Monday, May 23, 2011

Peer Review for Elise Sollman- Ground Zero Blog

Writer’s Name: Elise Sollman

Reader’s Name: Briana Salter

1.     Is the introductory paragraph engaging?  Why or why not? What does the writer give you to make you want to continue reading?

The introductory paragraph is engaging, it makes me want to continue reading. The last sentence intrigues me and keeps my interest.

2.     Is the point or purpose of the description clear?  Can you find a sentence (or two) that reveals the writer’s reason for writing this descriptive essay?  If the thesis is explicitly stated, copy and paste it below…if the thesis is inferred, type what you believe to be the writer’s thesis below:

The point of the essay is clear. The writer states in the first paragraph that the trip she took with her father led her to the most beautiful thing that she has ever seen. There isn’t a clear thesis, but the purpose of the essay is clear to the reader.

 3. Do individual paragraphs seem well detailed?  What suggestions would you make about adding specific details?  What else would you like to know?

    Although the writer makes it clear what she did and what she saw on her trip, there isn’t much detail over all. I felt as though the main point of her essay, the moment her and her father witnessed the sunrise in the state park, was not described in much detail at all.

a.     Where would you like the writer add more visual detail?
I think that more visual detail could have been added throughout the essay. She could have added more visual detail while explaining the other stops they made, as well as much more detail about the sunrise.


b.     Where would you like the writer add more sound detail?
Very little sound detail was included. Although she included the sounds of birds chirping, she could have included noises while in the car; the stereo, cars zooming past…


c.      Where would you like the writer add more smell detail?
I did not find any smell detail in the essay. If the writer included the time of year, she could have described the smell of the outdoors, or while they were watching the sunrise she could have included smells from that setting.


          d. Where would you like the writer add more taste detail?
            No taste detail was included in the essay. Although the ice store that they usually stopped at was closed, she could have included the taste of the snacks that they brought along on their trip.

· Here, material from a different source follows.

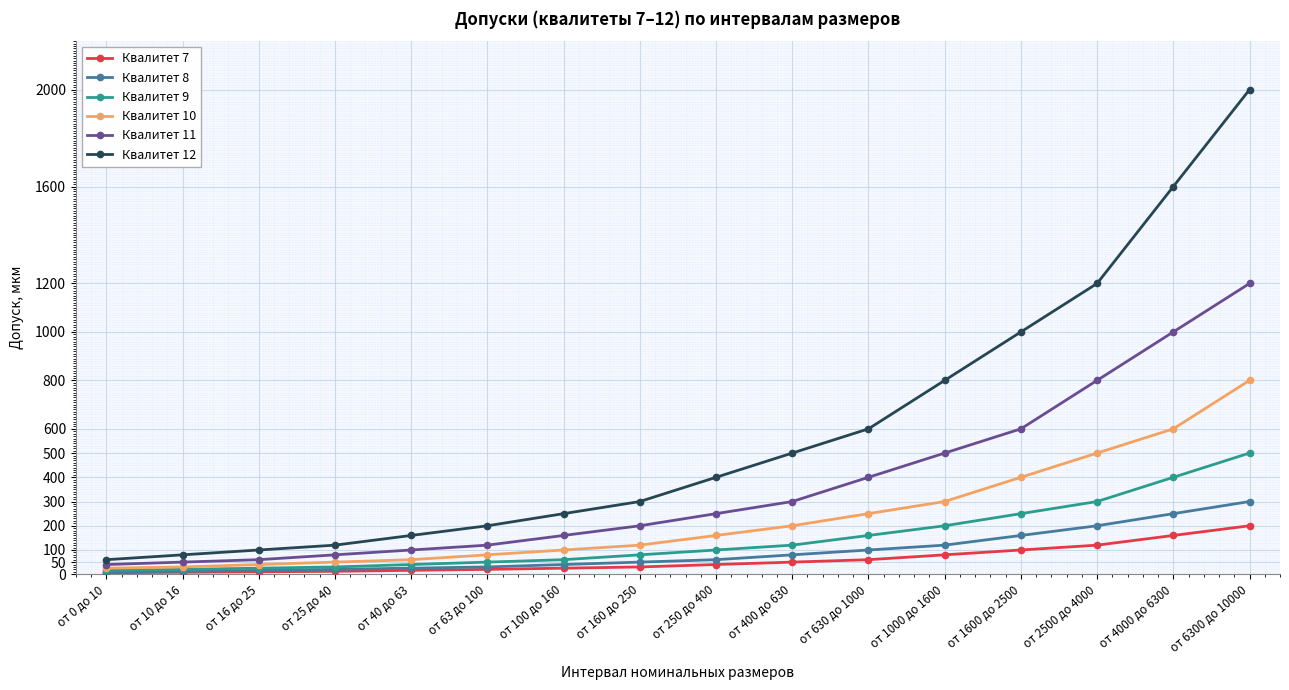

At which label is Квалитет 11 closest to 620?

от 1600 до 2500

          e. Where would you like the writer add more feel or touch details?
             Because most of her trip was spent in the car, I could see why she didn’t include much detail, but she could have included the hard feel of the car door or window against her head.

4. Do all of the paragraphs contribute to the development of the essay’s thesis?  Is it clear to you how each of the paragraphs relate to the description or observation the writer is providing?  Why/why not?   Indicate the paragraph(s) that don’t seem to fit the focus of the essay below:
          
     I feel as though the focus of the essay is lost towards the end. The beginning of the essay implies that the main focus is about seeing the sunrise, but the end of the essay is about the time she spent with her father and how that is important to her. I think to make the essay flow more, she should incorporate both of the themes, or chose one and focus on that. I think if the writer wants to focus on the sunrise, then the end paragraph should be rewritten.

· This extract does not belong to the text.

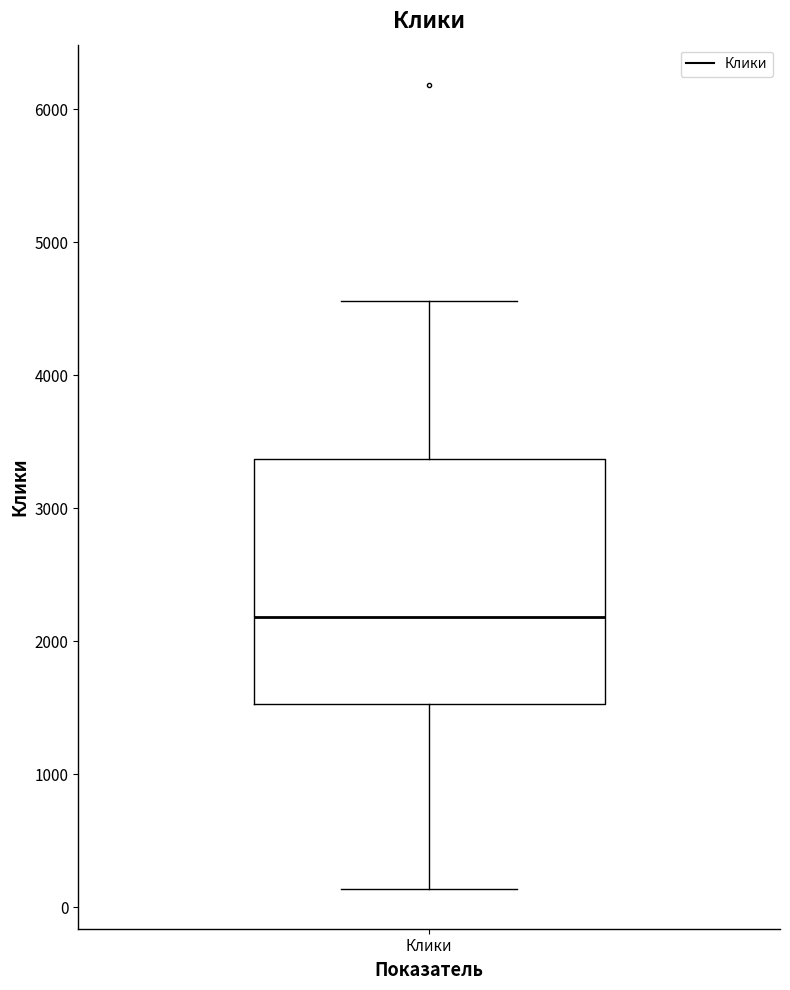

Read this box plot against the y-axis: the position of the median line, the range covered by the box, and the ends of both whiskers. The values are not printed on the chart, so give them approximately, as read against the axis.

median 2200, box 1500 to 3400, whiskers 100 to 4600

5. Would the essay improve if the paragraphs were arranged differently?  Do the main ideas seem logically organized (using chronological or least-to-most-important or spatial order, for example)? Why/why not?  Note the paragraph(s) that seems out of order below:

     I think that the essay has good organization. The writer does a good job with presenting the ideas so that the writer has a sense of where the story is going. Although I think the last paragraph veers a little off course, she does a good job of wrapping up the essay.  

6. Are the paragraphs connected to one another smoothly and logically?  Are there transitions between paragraphs that help you understand how the writer’s ideas are connected?  Let the writer know which paragraphs need transitions.  What could the writer do to make the connection between the main ideas expressed in the individual paragraphs and the thesis clearer?

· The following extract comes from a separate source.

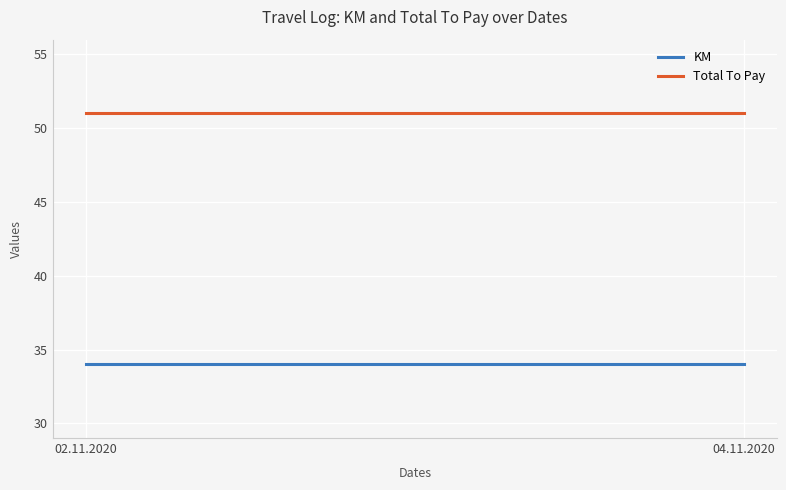

What is the minimum value for Total To Pay?

51.0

     I think that there is a good transition between the first and the second paragraphs. The writer does a good job at ending one paragraph and beginning another. The thoughts are began and ended well within each paragraph. I think that the last paragraph could have included more of the thesis.

7. Write a summary comment that explains what you like best about the paper.  Then, describe the two features of the paper that most need improvement.  What suggestion(s) for overcoming these problems do you have?

     What I like best about the essay is that I get a good mental picture of the trip that she took with her father, and I can understand why that meant so much to her. To make this essay better, I think she could include more sensory details that would help to enhance the imagery. Another change that could help to improve the essay would be if she tied the last paragraph back to the thesis statement.